═══ Extract

Definition:Fedorov Group

Definition

A Fedorov group is the symmetry group of a $3$-dimensional configuration in space.

Also known as

A Fedorov group can also be defined as a $3$-dimensional space group.

Hence some sources refer to a Fedorov group just as a space group.

Crystallographers can be seen to refer to these groups as the crystallography groups, as this is the field in which they originated.

Also see

• 219 Fedorov Groups
• 230 Fedorov Groups where Chiral Pairs are Distinct

• Results about Fedorov groups can be found here.

Source of Name

This entry was named for Evgraf Stepanovich Fedorov.

Historical Note

The Fedorov groups were first enumerated by Evgraf Stepanovich Fedorov in $1891$.

His original list had $2$ omissions and $1$ duplication.

Arthur Moritz Schönflies, also in $1891$, independently investigated the same groups, but his list had $4$ omissions and $1$ duplication.

══════
═══ Given data

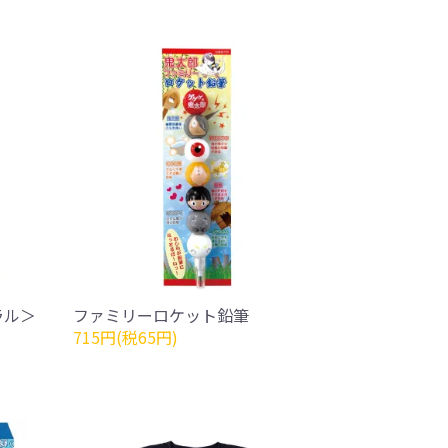
ラル＞
ファミリーロケット鉛筆
715円(税65円)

══════

Exercises to complete
1 > In the Fedorov group entry, condense the paragraph that begins "Arthur Moritz Schönflies, also in" into one shorter sentence that keeps its main facts.
2 > Copy the Fedorov group entry word for word from "A Fedorov group is" to "a space group.".

Answers given
1 > In 1891 Arthur Moritz Schönflies independently studied the same groups, and his list had 4 omissions and 1 duplication.

2 >
A Fedorov group is the symmetry group of a $3$-dimensional configuration in space.

Also known as

A Fedorov group can also be defined as a $3$-dimensional space group.

Hence some sources refer to a Fedorov group just as a space group.